- What you are asked to do: Take the line with "middle tip: (637, 431)" and every line after it in the data. Transcribe them exactly, through the last.

- Material provided:
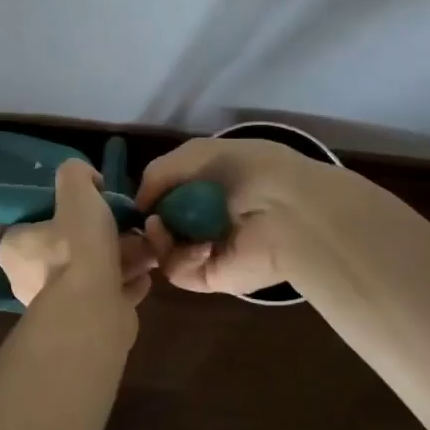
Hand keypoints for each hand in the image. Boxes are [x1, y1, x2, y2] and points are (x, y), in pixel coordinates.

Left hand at [0, 159, 155, 308]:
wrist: (96, 309)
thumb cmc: (78, 246)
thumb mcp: (75, 190)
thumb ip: (76, 174)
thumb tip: (89, 180)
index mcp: (15, 249)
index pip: (30, 222)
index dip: (57, 210)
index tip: (83, 205)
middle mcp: (29, 279)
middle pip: (67, 247)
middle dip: (98, 236)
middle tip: (122, 224)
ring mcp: (58, 304)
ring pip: (91, 272)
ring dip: (119, 259)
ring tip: (143, 246)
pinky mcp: (86, 323)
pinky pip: (109, 295)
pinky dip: (126, 284)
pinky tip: (144, 273)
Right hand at [136, 138, 327, 295]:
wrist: (291, 212)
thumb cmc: (249, 171)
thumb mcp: (198, 153)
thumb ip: (159, 172)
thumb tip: (139, 203)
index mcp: (212, 187)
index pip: (170, 195)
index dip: (151, 195)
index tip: (138, 197)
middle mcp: (209, 219)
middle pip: (163, 223)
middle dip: (149, 218)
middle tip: (146, 215)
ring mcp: (209, 250)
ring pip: (163, 248)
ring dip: (156, 237)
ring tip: (160, 226)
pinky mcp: (211, 276)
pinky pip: (178, 269)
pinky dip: (177, 255)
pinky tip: (195, 243)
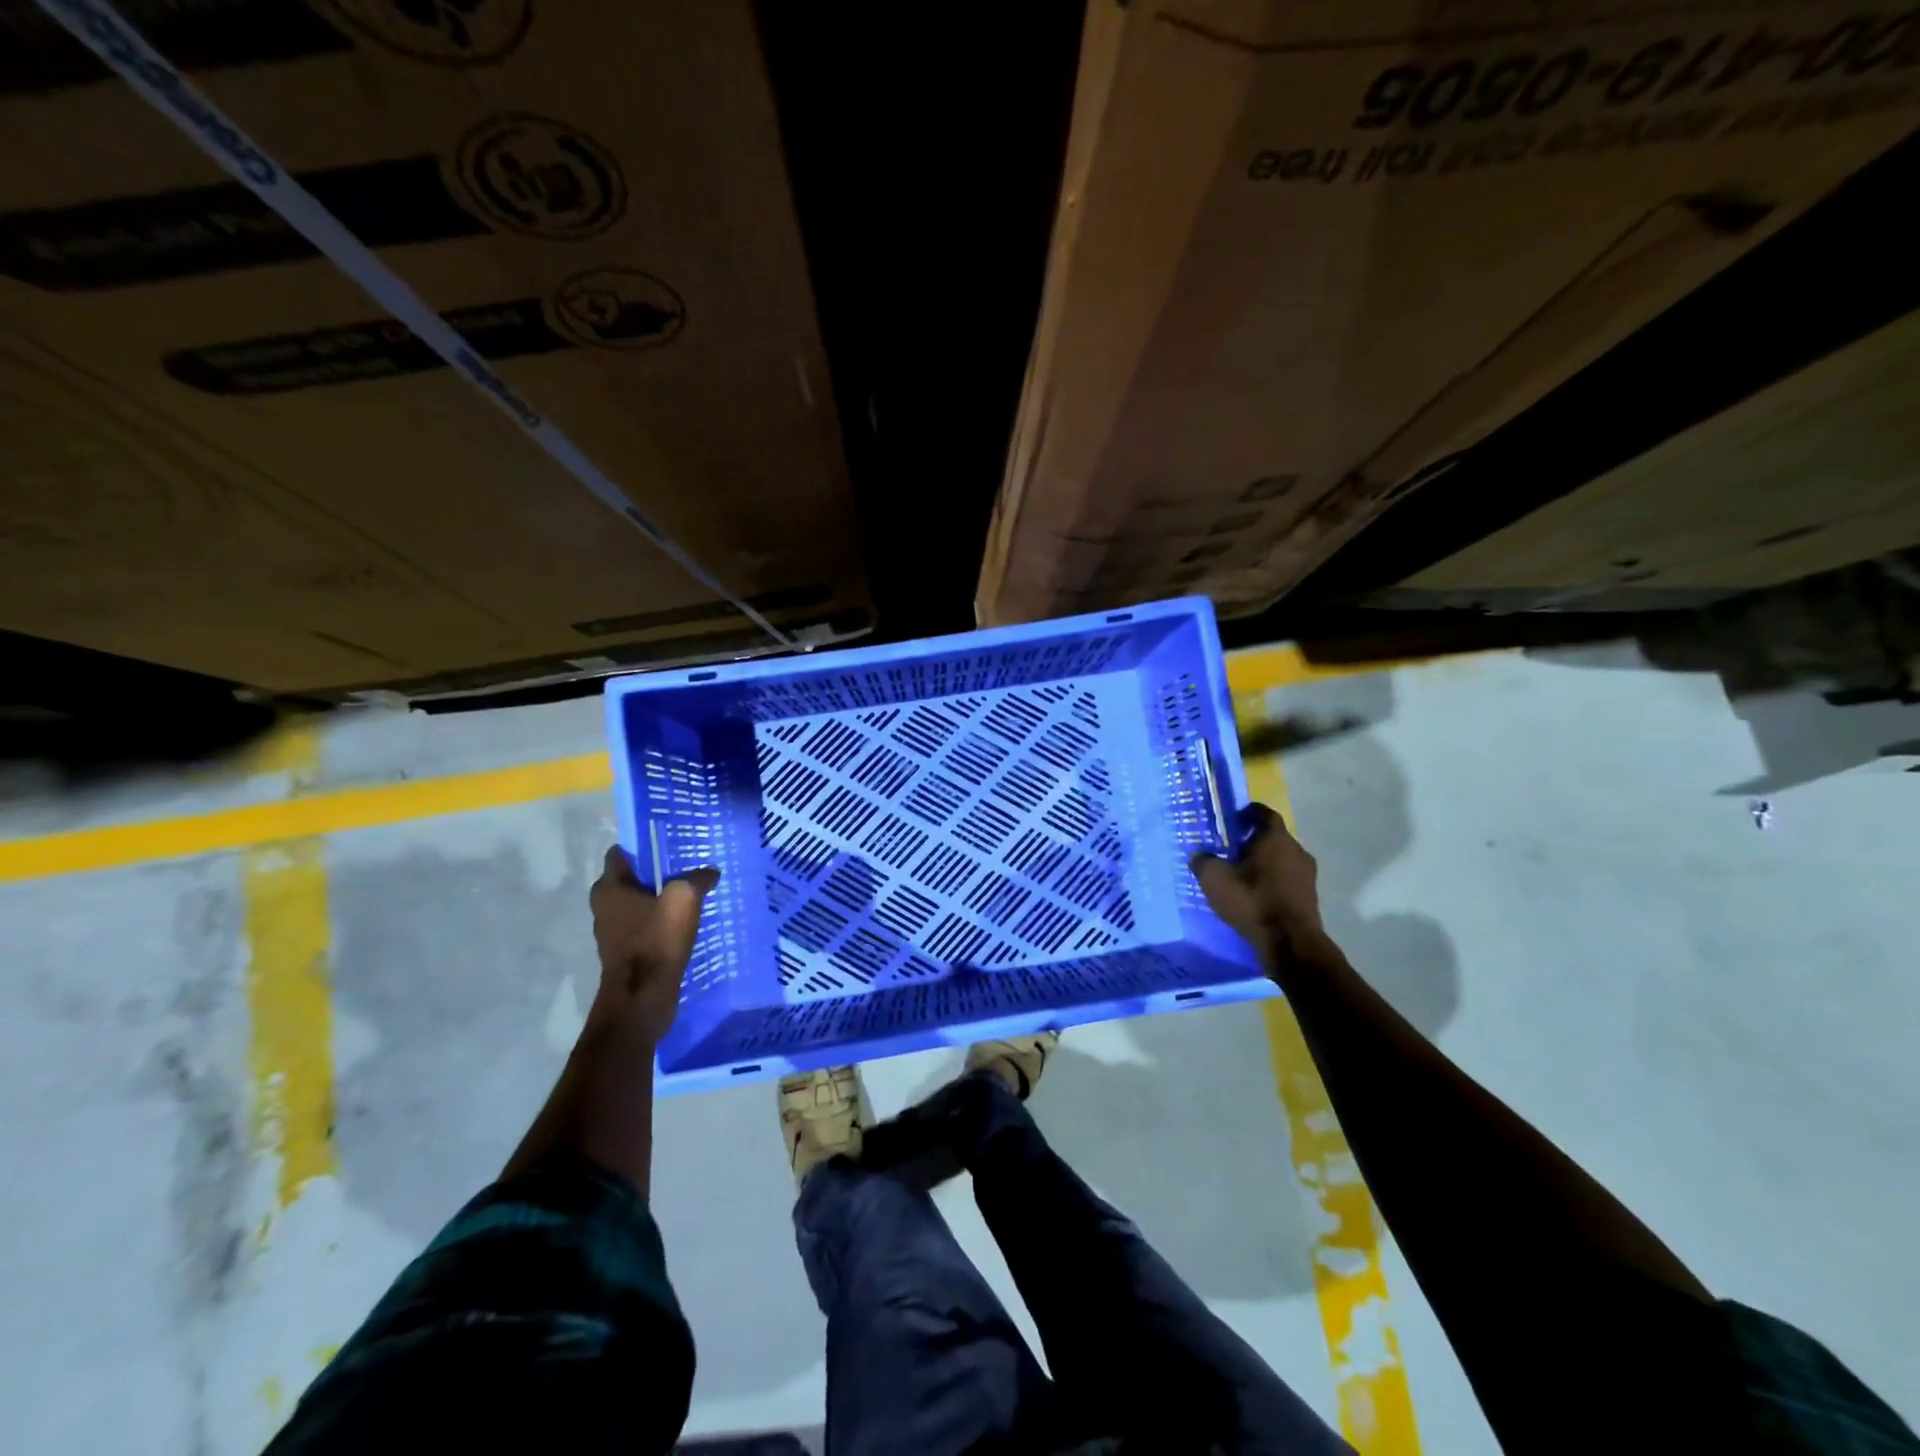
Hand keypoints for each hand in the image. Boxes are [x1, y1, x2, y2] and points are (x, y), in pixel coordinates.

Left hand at [589, 846, 718, 1045]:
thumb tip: (710, 872)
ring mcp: (612, 933)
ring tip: (687, 895)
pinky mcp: (625, 953)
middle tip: (683, 868)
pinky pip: (643, 927)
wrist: (642, 999)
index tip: (667, 842)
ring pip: (636, 905)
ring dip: (657, 900)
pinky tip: (683, 924)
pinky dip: (658, 923)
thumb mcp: (683, 900)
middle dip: (652, 873)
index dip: (642, 845)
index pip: (619, 854)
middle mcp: (604, 908)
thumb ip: (697, 879)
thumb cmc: (656, 941)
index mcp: (609, 889)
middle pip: (628, 879)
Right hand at [1192, 804, 1339, 980]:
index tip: (1232, 818)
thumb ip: (1204, 861)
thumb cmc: (1252, 901)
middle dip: (1252, 840)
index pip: (1265, 813)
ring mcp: (1307, 876)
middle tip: (1230, 849)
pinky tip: (1254, 896)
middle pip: (1273, 837)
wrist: (1290, 944)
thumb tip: (1200, 855)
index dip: (1248, 812)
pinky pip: (1286, 880)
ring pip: (1281, 860)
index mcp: (1276, 839)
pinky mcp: (1309, 898)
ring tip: (1240, 875)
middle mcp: (1297, 851)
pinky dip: (1271, 882)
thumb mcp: (1215, 879)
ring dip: (1263, 863)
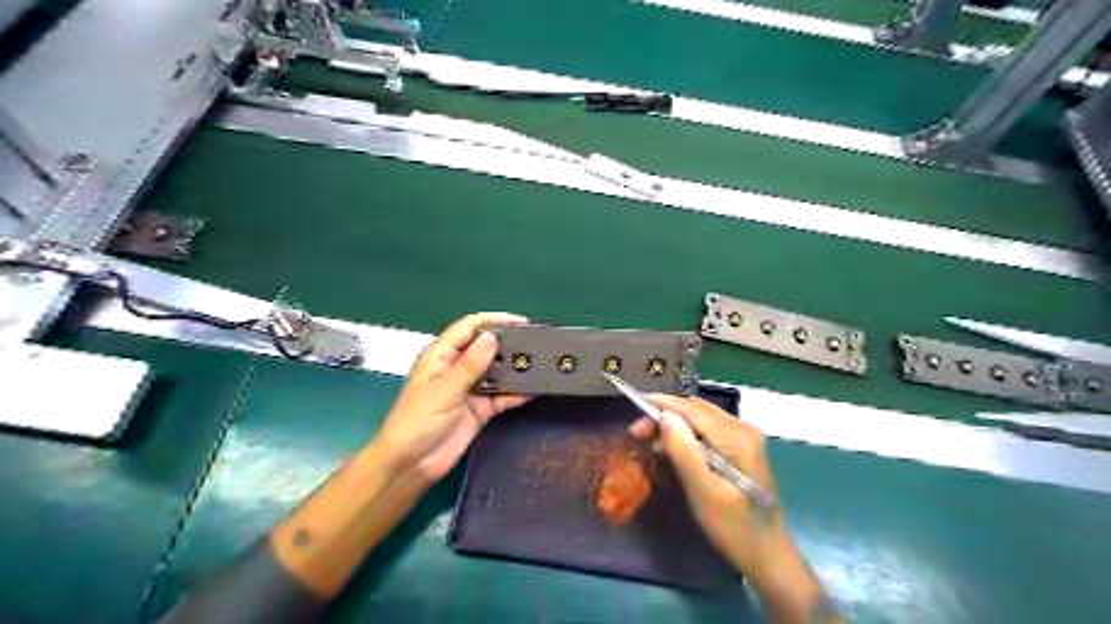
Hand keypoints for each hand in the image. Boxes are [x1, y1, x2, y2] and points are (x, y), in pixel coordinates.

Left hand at [372, 312, 531, 487]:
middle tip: (538, 342)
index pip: (469, 327)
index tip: (521, 322)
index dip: (494, 320)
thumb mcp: (443, 390)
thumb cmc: (417, 422)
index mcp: (441, 356)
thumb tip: (492, 337)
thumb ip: (469, 365)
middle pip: (486, 347)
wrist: (411, 466)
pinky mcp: (481, 409)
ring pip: (497, 371)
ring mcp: (471, 389)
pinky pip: (502, 396)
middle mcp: (458, 368)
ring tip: (542, 363)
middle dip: (509, 343)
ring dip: (516, 368)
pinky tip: (535, 389)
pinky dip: (517, 393)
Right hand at [629, 397, 793, 586]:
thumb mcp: (703, 491)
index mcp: (736, 436)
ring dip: (674, 424)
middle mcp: (743, 428)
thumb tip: (665, 415)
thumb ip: (684, 451)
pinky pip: (708, 430)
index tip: (633, 410)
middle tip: (637, 431)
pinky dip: (686, 434)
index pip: (692, 408)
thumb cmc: (734, 527)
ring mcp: (745, 437)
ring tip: (648, 440)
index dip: (661, 405)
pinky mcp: (742, 448)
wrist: (768, 554)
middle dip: (665, 414)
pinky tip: (671, 447)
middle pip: (697, 410)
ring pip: (701, 418)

- Answer area:
middle tip: (637, 431)
pinky dip: (686, 434)
index pip: (692, 408)
thumb cmc: (734, 527)
ring mcp: (745, 437)
ring tip: (648, 440)
index dip: (661, 405)
pinky mcp: (742, 448)
wrist: (768, 554)
middle dip: (665, 414)
pinky tip: (671, 447)
middle pip: (697, 410)
ring pip: (701, 418)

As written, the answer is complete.